Modi wears crisp outfits made of handwoven khadi fabric and is often seen wearing a traditional kurta shirt and fitted churidar trousers along with a sleeveless jacket. Also a yoga enthusiast, Modi often reaches out to people through social media — he has a whopping 98.6 million followers on X. However, he shies away from news conferences and hasn’t held any in the last 10 years. He gave interviews to a number of media outlets during the six-week elections.

In 1972, he joined the right-wing Rashtriya Swayamsevak Sangh, or National Volunteers Organization, which is the ideological parent of the BJP. He went on to become one of its leading pracharaks, a term used for people who dedicate themselves fulltime to achieving the group’s objectives.

“He had potential and capacity [to rise in politics] because of which he was sent [to the BJP],” an RSS insider told Nikkei Asia of Modi, who joined the BJP in the 1980s.

As chief minister of Gujarat, Modi faced a boycott from the U.S. and the U.K over his alleged failure to control religious riots in the state in 2002. He was cleared of any wrongdoing in 2012 by an investigation team appointed by the Indian Supreme Court and has enjoyed friendly ties with Washington and London in his decade as prime minister.

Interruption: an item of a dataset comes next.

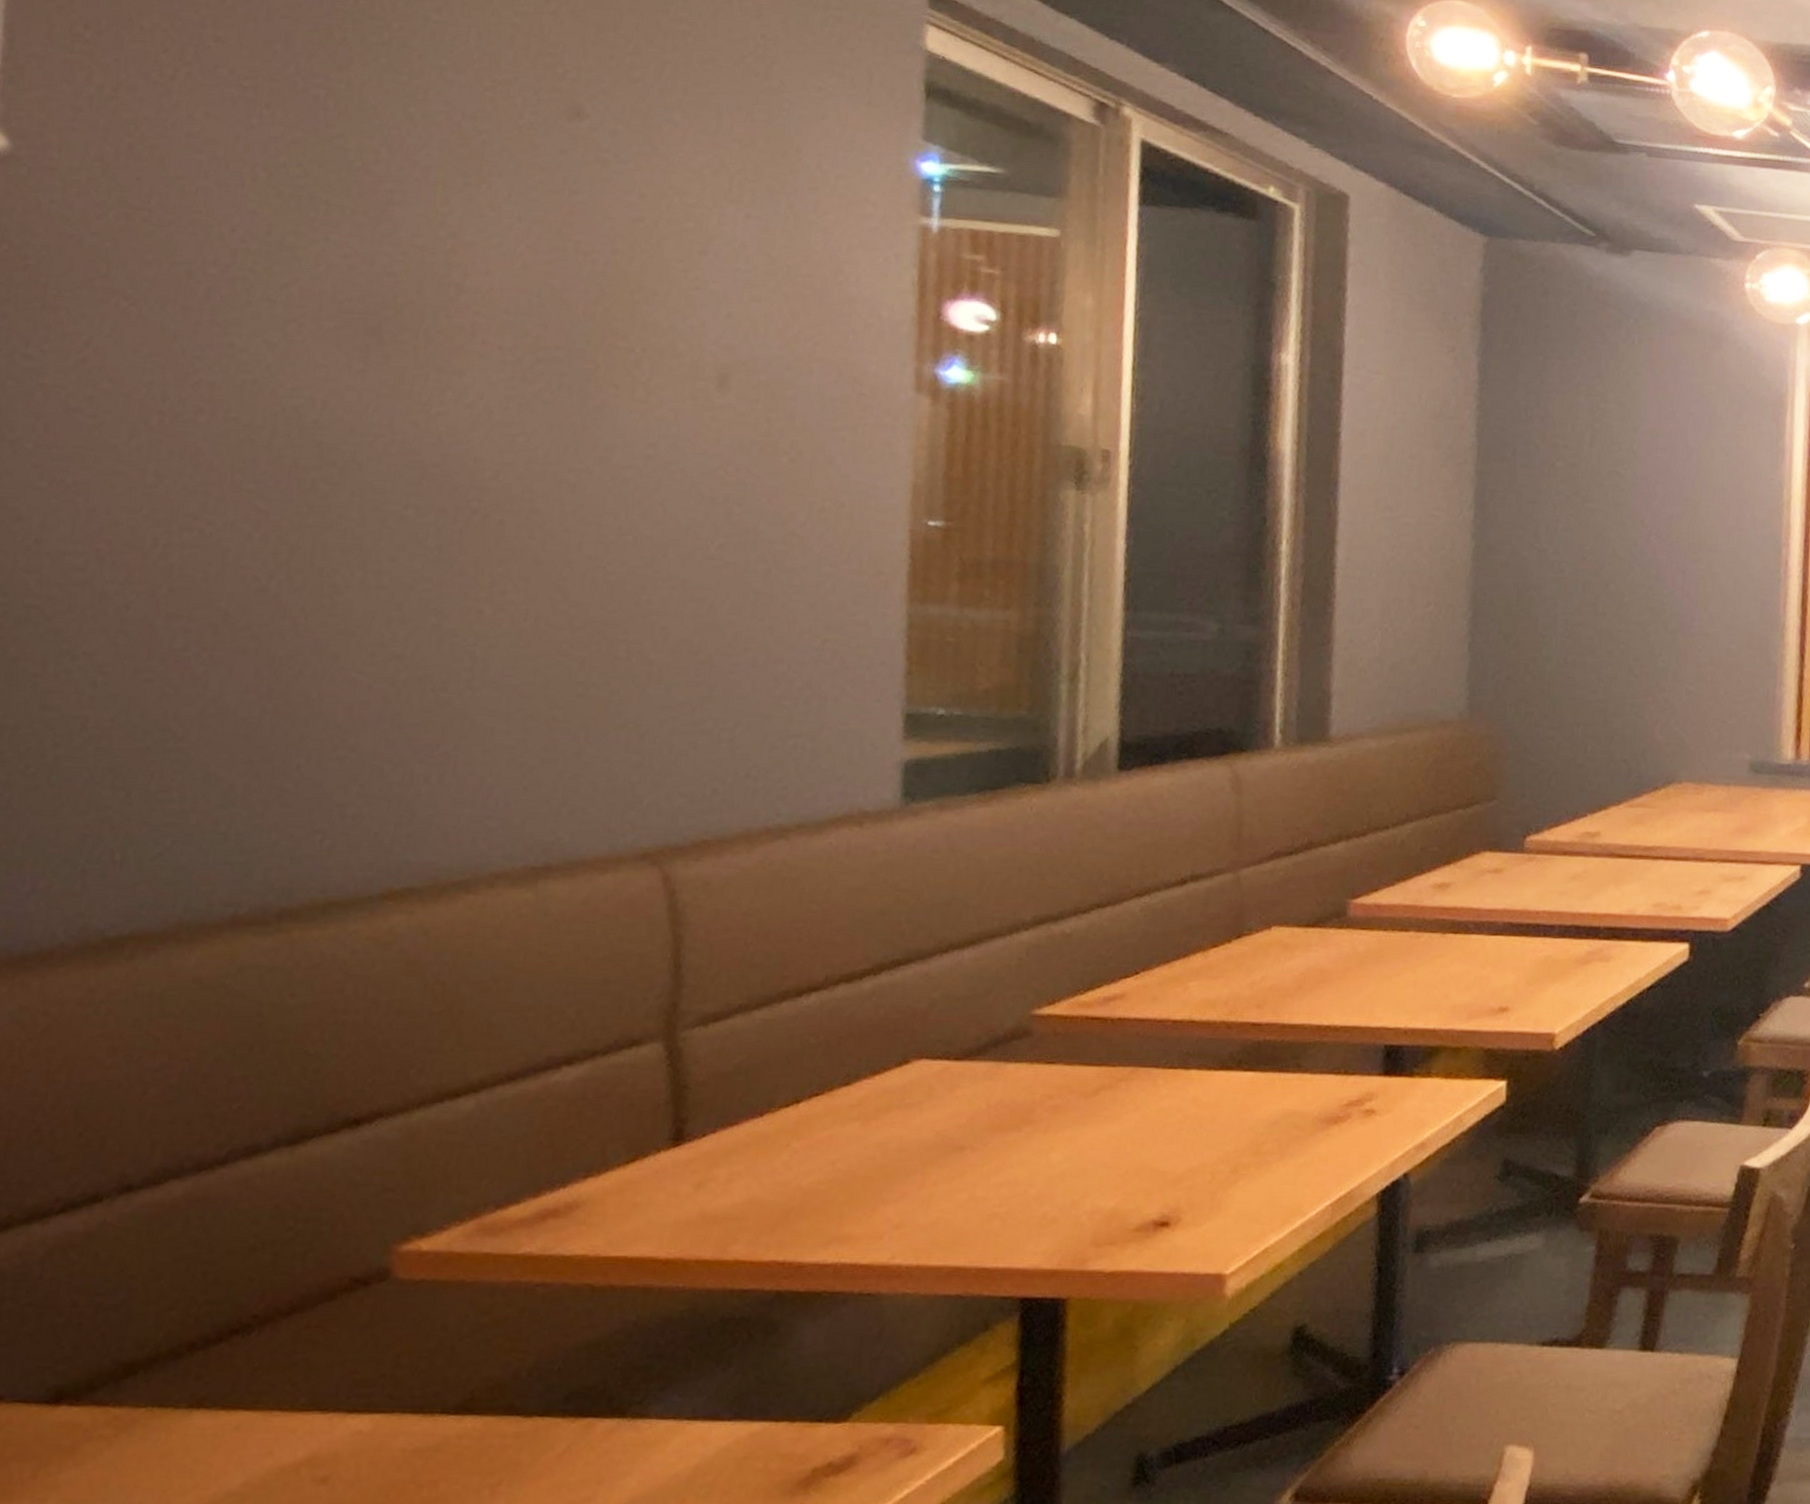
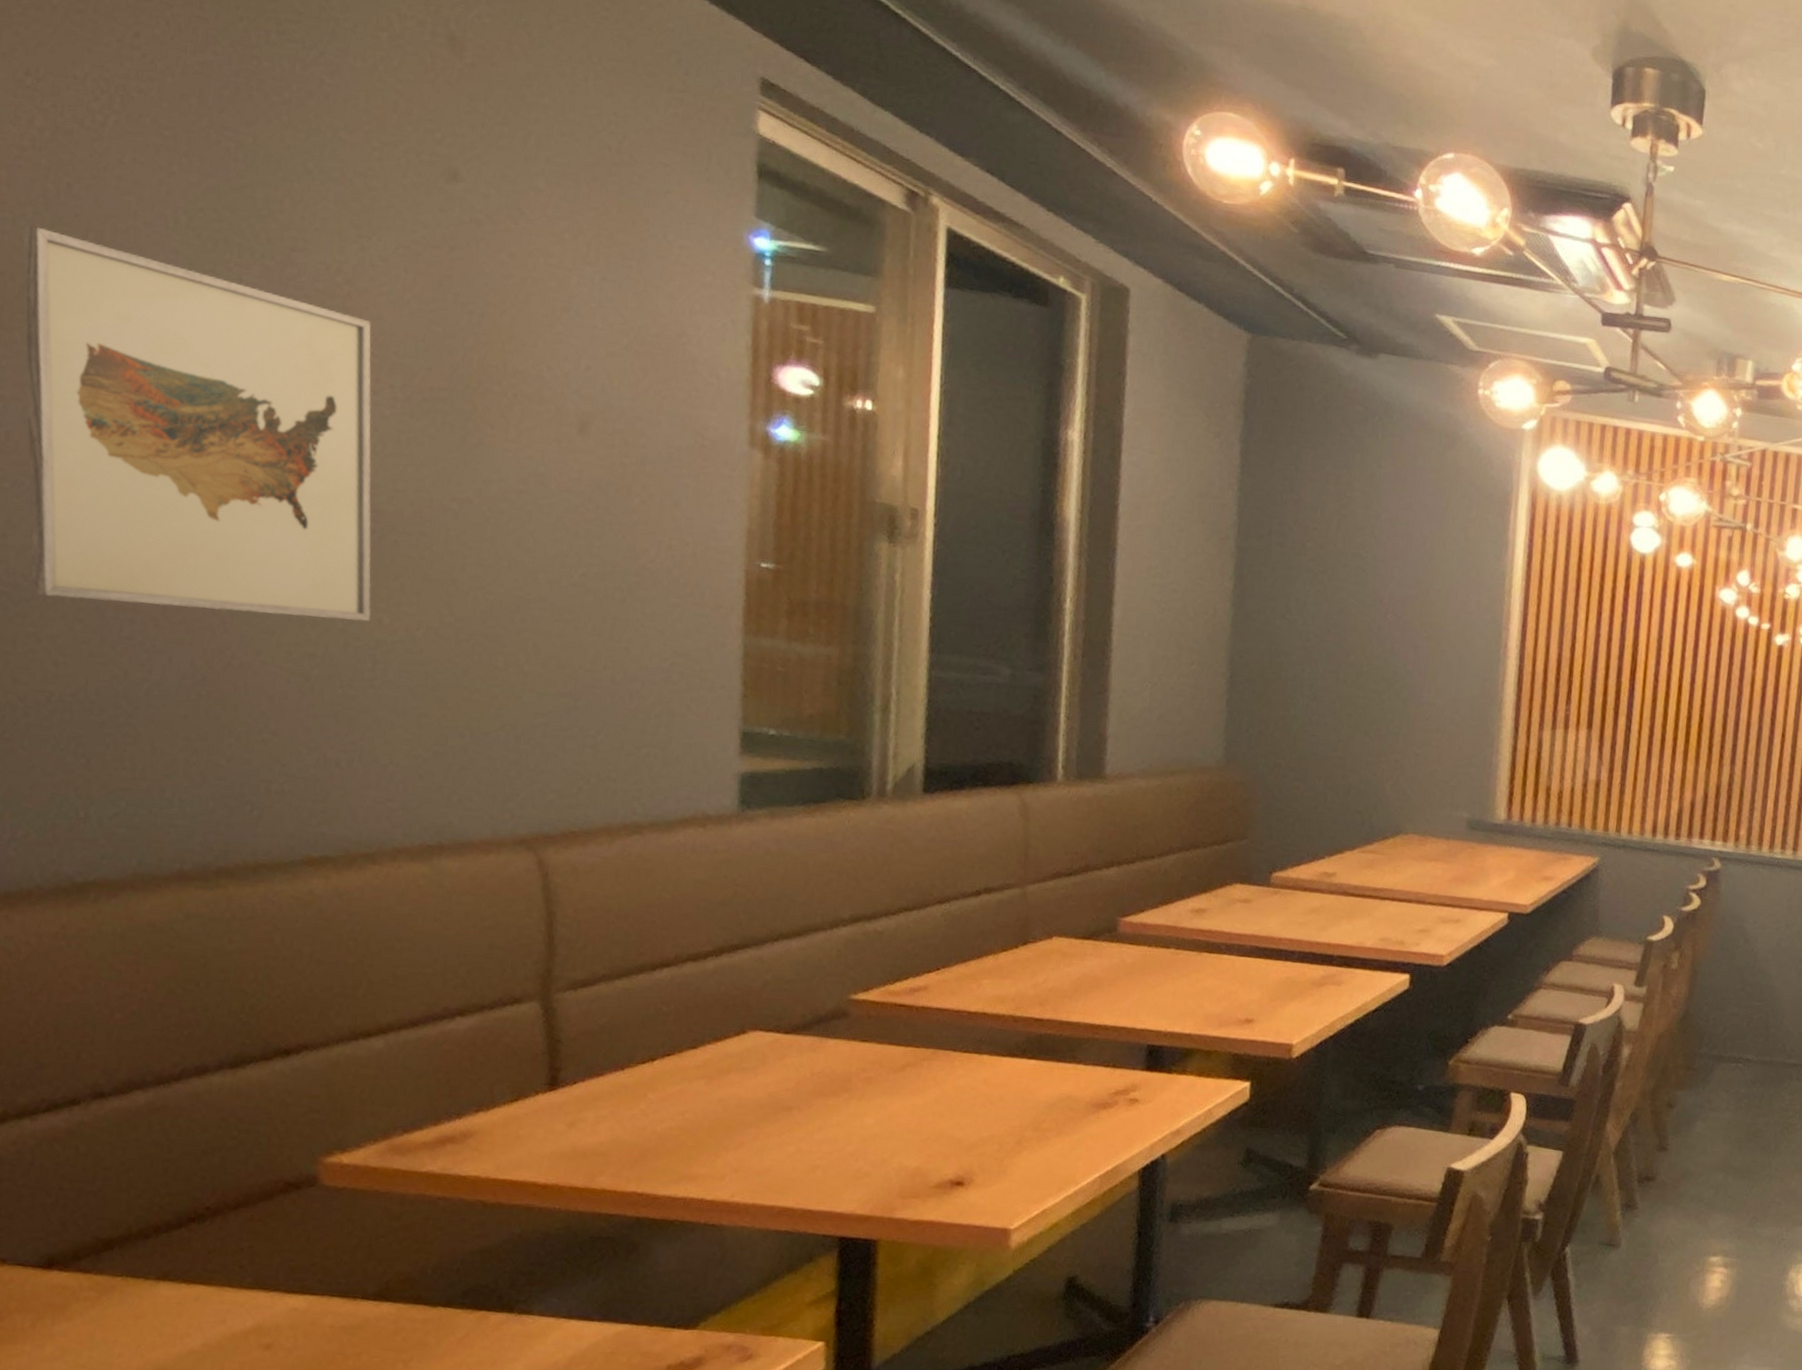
wall art: none [68,192,478,614] -> present [23,224,372,622]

In his election rallies, he also touted India’s rising global stature under his leadership, having hosted the Group of 20 summit last year and emerged as the voice of 125 developing countries of the Global South, whose cause he has been taking up at international forums. Modi had “a good report card to show the voters on foreign policy issues,” said Raj Kumar Sharma, a senior research fellow at independent think tank NatStrat.

If India gets permanent U.N. Security Council membership during Modi’s third term, “that will be a big shot in the arm” for his government for years to come, said Pankaj Jha, a professor of international affairs at India’s O.P. Jindal Global University.